[Exercise brief] Pull out every line in the entries below that contains the word "Bridgemans", matching uppercase and lowercase exactly.

[Entries shown]
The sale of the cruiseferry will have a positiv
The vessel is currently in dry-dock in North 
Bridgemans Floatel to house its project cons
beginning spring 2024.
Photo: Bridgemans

[Answer for the task]
Bridgemans Floatel to house its project cons
Photo: Bridgemans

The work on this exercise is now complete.